Aaron Wayne Hixon, 45, entered seven guilty pleas during a short hearing in Montgomery County Circuit Court. Assistant Commonwealth’s Attorney Jennifer Wolz described him as “the primary person” in a conspiracy that brought pounds of meth from Georgia to the New River Valley between February 2017 and January 2018.

In a plea agreement, Hixon accepted convictions on a charge of distributing a Schedule II controlled substance, an amended charge of distributing more than 10 grams of meth, and five amended charges of conspiring to distribute a Schedule II substance. Another 13 charges of transporting drugs into Virginia were dropped.

Judge Robert Turk imposed a 20-year prison sentence for the first distribution conviction, 30 years for the distribution of more than 10 grams of meth, and 10 years apiece for the conspiracy charges. Turk ordered that the sentences run consecutively for a total of 100 years, to be suspended after Hixon serves 18 years. The suspended time can be reinvoked if Hixon breaks any laws during a 40-year period after his release, the judge said.

Hixon’s driver’s license also will be suspended for 42 months after his release, Turk ordered.

In a statement after the hearing, defense attorney Brad McConnell of Blacksburg called the sentence substantial for a nonviolent offense.

“However, my client was facing a mandatory sentence of life plus 54 years if convicted as charged,” McConnell wrote in a text message. “Under those circumstances, it was probably the best we could have done.”

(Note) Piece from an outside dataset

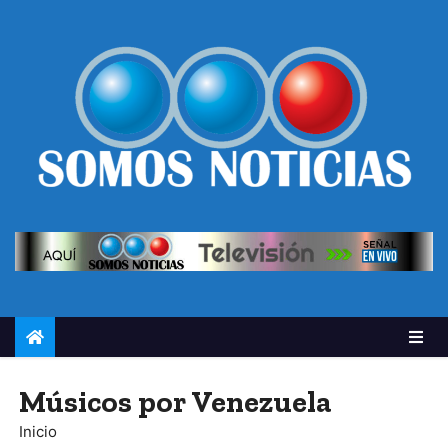
Músicos por Venezuela
Inicio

Summarizing the prosecution’s evidence, Wolz said that Hixon had traveled to his mother’s house in Georgia, where her boyfriend connected him to a meth dealer called “Tiny.” Soon Hixon was making two to three trips per week to Georgia and bringing back two to four ounces of meth each time, Wolz said.

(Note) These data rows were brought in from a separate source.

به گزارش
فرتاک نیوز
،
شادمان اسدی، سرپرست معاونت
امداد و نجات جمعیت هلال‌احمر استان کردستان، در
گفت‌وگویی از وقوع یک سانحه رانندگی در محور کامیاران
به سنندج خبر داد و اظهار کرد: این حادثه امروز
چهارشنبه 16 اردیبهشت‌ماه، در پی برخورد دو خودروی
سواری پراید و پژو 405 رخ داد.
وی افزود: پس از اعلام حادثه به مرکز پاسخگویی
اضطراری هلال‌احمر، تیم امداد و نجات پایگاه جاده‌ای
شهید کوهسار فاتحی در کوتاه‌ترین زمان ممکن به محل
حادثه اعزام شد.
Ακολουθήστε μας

Most of the meth was sold from the garage at Hixon’s home in the 900 block of Hightop Road, Wolz said.

Investigators from the Montgomery County Sheriff’s Office and the Christiansburg Police Department initially looked at more than 150 people thought to be connected to the case, Wolz said. Eventually, 22 people were charged in what officials called Operation Crankdown.

So far, 13 defendants in the case have been convicted, including Hixon’s mother, Donna Jean Collins, 61, of Albany, Georgia, last week. She pleaded guilty to conspiring to possess a Schedule II substance and was given a 5-year prison term, with all of it suspended. Another charge of conspiring to distribute meth was dropped.